> [MATERIAL SUPPLIED]
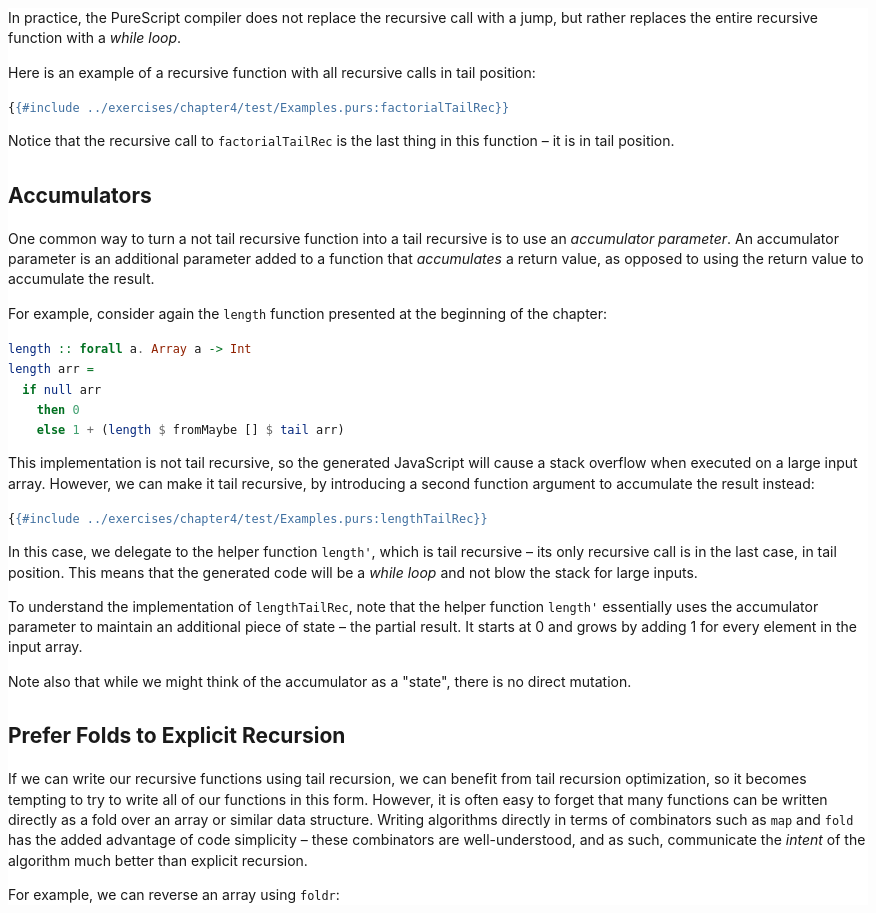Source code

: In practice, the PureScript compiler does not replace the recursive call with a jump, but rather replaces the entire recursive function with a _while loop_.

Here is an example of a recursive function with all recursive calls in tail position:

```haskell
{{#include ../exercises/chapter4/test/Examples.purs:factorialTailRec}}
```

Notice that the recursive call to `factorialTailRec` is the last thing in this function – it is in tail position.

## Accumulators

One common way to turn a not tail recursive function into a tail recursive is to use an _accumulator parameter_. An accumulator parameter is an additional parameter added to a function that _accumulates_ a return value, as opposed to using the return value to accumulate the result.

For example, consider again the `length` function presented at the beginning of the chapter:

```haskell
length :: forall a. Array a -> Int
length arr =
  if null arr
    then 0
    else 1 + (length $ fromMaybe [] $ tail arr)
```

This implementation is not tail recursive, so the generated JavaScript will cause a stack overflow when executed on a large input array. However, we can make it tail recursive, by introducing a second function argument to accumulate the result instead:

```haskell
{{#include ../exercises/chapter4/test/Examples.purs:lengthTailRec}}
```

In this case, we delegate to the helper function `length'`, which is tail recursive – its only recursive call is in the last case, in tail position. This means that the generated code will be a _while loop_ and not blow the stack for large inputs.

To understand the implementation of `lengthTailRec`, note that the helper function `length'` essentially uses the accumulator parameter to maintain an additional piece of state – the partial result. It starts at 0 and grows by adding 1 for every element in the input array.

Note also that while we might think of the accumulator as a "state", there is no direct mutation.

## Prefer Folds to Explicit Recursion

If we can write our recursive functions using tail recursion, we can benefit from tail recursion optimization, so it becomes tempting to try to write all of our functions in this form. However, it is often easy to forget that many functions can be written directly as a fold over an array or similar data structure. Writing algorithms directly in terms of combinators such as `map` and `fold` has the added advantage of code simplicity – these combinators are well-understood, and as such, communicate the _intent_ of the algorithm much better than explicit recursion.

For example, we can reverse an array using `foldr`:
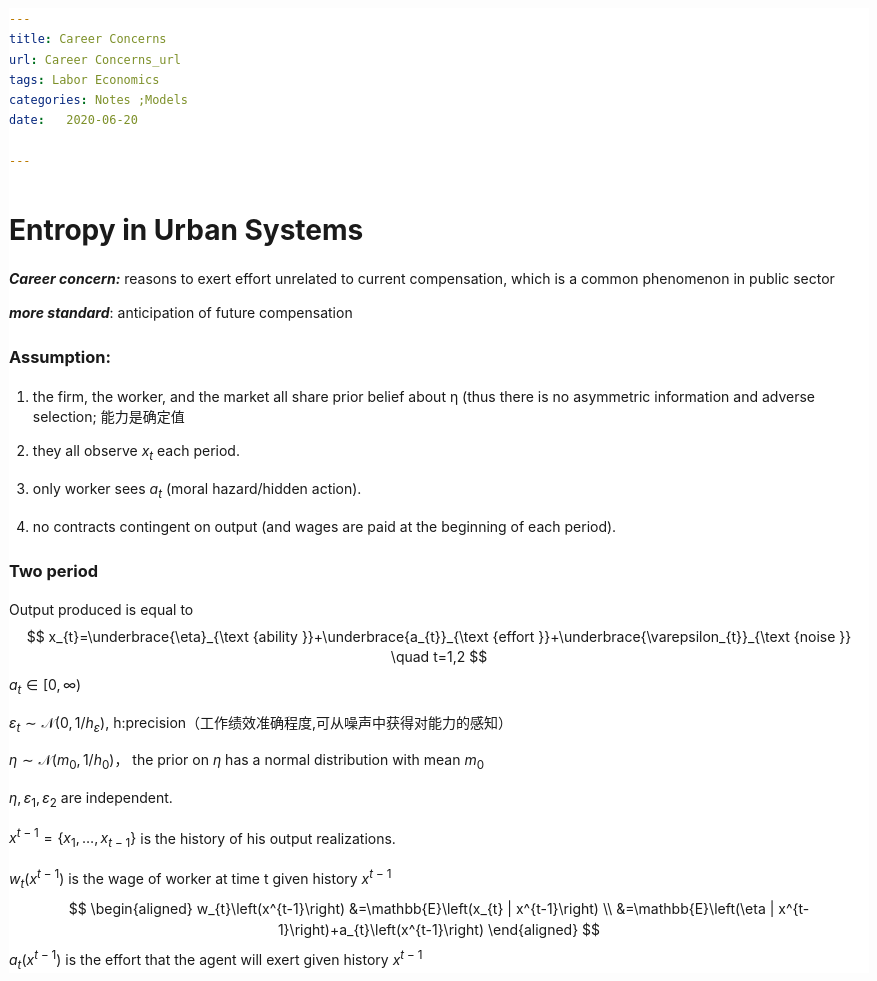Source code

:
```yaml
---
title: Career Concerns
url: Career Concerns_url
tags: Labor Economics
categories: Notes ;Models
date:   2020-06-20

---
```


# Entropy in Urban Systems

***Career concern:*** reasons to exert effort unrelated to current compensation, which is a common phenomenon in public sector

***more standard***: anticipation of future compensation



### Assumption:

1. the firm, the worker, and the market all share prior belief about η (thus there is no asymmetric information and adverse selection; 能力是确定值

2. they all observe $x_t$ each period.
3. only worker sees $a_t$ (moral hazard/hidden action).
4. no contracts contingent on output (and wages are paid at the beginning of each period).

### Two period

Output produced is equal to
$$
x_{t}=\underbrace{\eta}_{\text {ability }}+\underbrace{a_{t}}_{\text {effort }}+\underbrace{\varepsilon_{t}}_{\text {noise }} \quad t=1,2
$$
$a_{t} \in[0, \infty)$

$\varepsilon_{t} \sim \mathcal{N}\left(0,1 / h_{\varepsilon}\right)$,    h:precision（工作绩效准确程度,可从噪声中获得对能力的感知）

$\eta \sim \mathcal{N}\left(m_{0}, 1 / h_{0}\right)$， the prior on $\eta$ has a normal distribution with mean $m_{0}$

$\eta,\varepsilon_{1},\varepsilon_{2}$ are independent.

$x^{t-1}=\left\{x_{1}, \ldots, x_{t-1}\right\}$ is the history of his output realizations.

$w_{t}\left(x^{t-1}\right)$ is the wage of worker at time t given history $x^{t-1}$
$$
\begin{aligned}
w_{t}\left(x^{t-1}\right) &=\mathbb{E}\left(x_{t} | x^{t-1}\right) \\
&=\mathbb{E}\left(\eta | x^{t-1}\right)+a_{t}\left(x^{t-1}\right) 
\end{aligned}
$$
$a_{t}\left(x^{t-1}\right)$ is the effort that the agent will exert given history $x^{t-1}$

--

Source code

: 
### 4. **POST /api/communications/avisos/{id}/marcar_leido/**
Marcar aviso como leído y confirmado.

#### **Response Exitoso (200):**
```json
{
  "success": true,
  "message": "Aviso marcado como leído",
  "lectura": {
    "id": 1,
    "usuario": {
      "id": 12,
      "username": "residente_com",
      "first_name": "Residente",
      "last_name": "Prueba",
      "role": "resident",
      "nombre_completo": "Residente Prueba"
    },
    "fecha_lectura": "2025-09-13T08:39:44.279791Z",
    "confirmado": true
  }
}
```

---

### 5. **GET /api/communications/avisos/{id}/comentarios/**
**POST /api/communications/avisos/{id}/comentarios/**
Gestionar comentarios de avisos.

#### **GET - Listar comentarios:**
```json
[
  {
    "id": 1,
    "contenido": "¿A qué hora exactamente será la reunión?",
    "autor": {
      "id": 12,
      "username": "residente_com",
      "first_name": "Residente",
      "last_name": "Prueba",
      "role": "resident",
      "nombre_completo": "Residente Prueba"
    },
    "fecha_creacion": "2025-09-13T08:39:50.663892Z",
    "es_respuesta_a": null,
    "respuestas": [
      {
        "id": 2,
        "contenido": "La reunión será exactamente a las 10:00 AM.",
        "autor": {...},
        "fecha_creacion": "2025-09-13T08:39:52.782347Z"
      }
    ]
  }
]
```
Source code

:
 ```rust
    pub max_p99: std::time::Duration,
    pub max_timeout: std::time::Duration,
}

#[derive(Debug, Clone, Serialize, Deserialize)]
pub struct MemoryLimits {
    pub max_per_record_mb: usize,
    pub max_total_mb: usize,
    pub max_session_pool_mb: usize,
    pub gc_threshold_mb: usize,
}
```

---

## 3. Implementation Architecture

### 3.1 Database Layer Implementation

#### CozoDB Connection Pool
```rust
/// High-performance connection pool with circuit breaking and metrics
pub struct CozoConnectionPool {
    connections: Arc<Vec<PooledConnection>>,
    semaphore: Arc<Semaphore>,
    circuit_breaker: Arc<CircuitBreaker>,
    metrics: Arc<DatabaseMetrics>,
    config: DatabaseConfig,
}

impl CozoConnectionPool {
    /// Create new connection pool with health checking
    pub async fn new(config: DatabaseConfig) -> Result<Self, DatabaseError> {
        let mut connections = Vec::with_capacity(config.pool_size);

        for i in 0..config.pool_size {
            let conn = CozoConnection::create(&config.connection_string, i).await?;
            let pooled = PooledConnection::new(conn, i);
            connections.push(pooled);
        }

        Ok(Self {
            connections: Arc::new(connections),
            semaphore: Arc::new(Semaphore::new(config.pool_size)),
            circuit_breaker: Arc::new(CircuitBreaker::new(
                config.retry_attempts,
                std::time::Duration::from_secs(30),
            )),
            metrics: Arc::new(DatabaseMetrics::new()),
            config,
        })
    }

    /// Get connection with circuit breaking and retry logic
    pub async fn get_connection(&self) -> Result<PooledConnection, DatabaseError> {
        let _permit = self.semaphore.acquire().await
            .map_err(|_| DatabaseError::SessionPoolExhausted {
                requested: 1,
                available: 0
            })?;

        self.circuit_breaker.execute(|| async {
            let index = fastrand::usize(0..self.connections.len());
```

---

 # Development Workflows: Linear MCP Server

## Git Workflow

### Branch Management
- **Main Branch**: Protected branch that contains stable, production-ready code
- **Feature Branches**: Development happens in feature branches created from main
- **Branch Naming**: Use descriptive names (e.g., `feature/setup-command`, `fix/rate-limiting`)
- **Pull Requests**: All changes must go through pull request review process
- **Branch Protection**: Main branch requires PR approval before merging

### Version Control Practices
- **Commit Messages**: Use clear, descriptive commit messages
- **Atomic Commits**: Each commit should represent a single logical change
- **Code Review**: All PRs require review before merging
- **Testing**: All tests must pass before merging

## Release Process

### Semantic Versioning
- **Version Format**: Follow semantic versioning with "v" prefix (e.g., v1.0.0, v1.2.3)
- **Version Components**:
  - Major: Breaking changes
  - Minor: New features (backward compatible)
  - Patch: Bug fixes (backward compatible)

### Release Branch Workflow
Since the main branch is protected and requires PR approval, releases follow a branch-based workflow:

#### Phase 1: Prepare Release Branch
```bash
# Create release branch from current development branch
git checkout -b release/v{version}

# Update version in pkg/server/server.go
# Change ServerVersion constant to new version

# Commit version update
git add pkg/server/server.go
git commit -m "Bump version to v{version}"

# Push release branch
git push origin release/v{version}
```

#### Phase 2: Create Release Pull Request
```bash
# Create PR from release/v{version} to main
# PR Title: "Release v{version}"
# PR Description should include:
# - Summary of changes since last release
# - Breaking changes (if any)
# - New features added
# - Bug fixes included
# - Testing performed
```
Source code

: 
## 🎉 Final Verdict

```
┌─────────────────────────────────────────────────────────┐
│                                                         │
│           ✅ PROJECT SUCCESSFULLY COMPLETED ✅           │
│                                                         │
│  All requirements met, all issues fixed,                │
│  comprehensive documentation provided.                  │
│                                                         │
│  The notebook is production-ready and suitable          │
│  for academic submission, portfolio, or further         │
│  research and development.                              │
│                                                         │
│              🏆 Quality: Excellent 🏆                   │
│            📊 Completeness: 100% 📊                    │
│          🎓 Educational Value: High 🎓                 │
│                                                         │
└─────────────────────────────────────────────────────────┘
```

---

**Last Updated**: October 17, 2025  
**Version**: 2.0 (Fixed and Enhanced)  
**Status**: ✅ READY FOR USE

> [TASK PROMPT] Only the number should be given: the count of lines above that hold the word "changes".

> [RESULT FOR THIS TASK] 4